North Korea had sharply criticised suggestions by Trump’s national security adviser, John Bolton, and Vice President Mike Pence that it could share the fate of Libya if it did not swiftly surrender its nuclear arsenal.

Libyan leader Muammar Gaddafi was deposed and killed by NATO-backed militants after halting his nascent nuclear program.

Kim Kye Gwan said North Korea appreciated Trump for having made the bold decision to work toward a summit.

“We even inwardly hoped that what is called ‘Trump formula’ would help clear both sides of their worries and comply with the requirements of our side and would be a wise way of substantial effect for settling the issue,” he said, without elaborating.

Trump had initially sought to placate North Korea, saying that he was not pursuing the “Libya model” in getting the North to abandon its nuclear weapons program.

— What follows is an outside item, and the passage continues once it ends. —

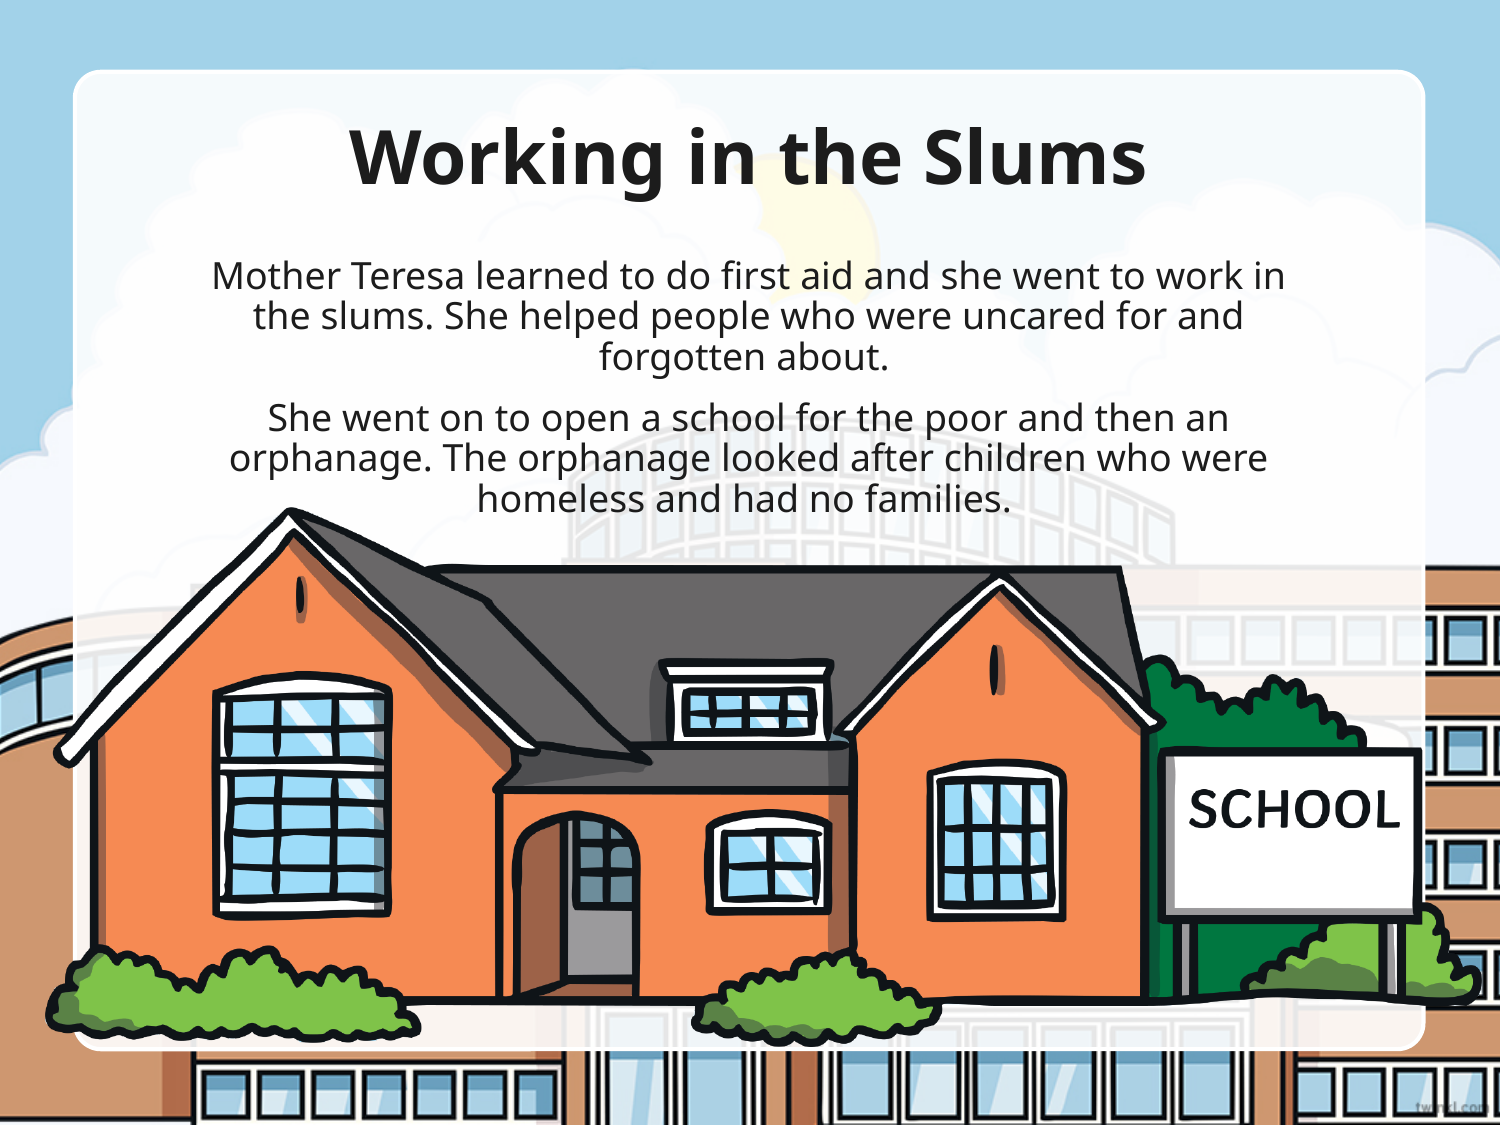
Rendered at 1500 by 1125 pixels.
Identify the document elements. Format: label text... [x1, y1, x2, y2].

White House press secretary Sarah Huckabee Sanders said: “This is the President Trump model. He’s going to run this the way he sees fit.”

While the Trump administration had insisted on North Korea’s complete, verifiable and irreversible dismantling of its nuclear program, Pyongyang had always couched its language in terms of denuclearisation of the Korean Peninsula.

It has said in previous, failed talks that it could consider giving up its arsenal if the United States provided security guarantees by removing its troops from South Korea and withdrawing its so-called nuclear umbrella of deterrence from South Korea and Japan.

North Korea on Thursday said it had completely dismantled its Punggye-ri nuclear test facility “to ensure the transparency of discontinuance” of nuclear testing.

Some analysts are worried the cancelling of the summit could prompt a resumption in hostilities, including renewed shorter-range missile tests or stepped-up cyber attacks by Pyongyang and increased sanctions or deployment of new military assets by Washington.

In his letter, Trump warned Kim of the United States’ greater nuclear might, reminiscent of the president’s tweet last year asserting that he had a “much bigger” nuclear button than Kim.

China, North Korea’s lone major ally, said the United States and North Korea should show patience and goodwill.

China has publicly urged the United States and North Korea to keep up the dialogue. But Trump had suggested in recent days that Kim’s more defiant tone followed a meeting with Chinese President Xi Jinping.

“He thought they were playing him. He thinks China is sort of pulling back North Korea,” Republican Senator Lindsey Graham, who spoke with Trump on Thursday, told NBC’s “Today” show.

Graham said Trump’s preferred route is through peace.

“But if diplomacy fails, then military action is the only thing left and it would be the utter destruction of the North Korean regime, which would come at a high price,” he said.

 Many South Koreans reacted angrily to the announcement, feeling they had been cheated of a chance to live in peace.

South Korean President Moon Jae-in, who worked hard to help set up the summit and urged Trump at a White House meeting on Tuesday not to let a rare opportunity slip away, said he was “perplexed” by the cancellation.